In 2001, Buki X-1 Productions, a French fan-based production company, produced its own series, Jushi Sentai France Five (now called Shin Kenjushi France Five), a tribute to Toei's long running Super Sentai series. The low-budget television series Kaiju Big Battel directly parodies monster and Kyodai Hero films and series by immersing their own costumed characters in professional wrestling matches among cardboard buildings. In 2006, Mighty Moshin' Emo Rangers premiered on the Internet as a Power Rangers spoof, but was quickly picked up by MTV UK for broadcast. The popularity of tokusatsus in Brazil in the 90s provided many fans in the country who even tried to make indie series, the most notable being Insector Sun (a low-budget tribute to Kamen Rider) and TimerMan.

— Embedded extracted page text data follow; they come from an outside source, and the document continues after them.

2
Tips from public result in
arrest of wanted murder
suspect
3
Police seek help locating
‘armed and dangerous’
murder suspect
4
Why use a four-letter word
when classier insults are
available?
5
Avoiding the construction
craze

Peyton Reed, the director of the Ant-Man films in the Marvel Cinematic Universe, said that Ant-Man's costume design was influenced by two tokusatsu superheroes, Ultraman and Inframan.

In 2015, Brazilian indie game studio, Behold Studios, developed a Power Ranger and Super Sentai inspired game, Chroma Squad.

Tokusatsu has also had a large influence on western animation. Artist Thomas Perkins has delved into work that makes reference to tokusatsu. This is most notable in the design of the character Way Big from Ben 10, who bears a striking resemblance to Ultraman.

In March 2024, Oxford English Dictionary included the word Tokusatsu as a loanword along with others from Japanese culture.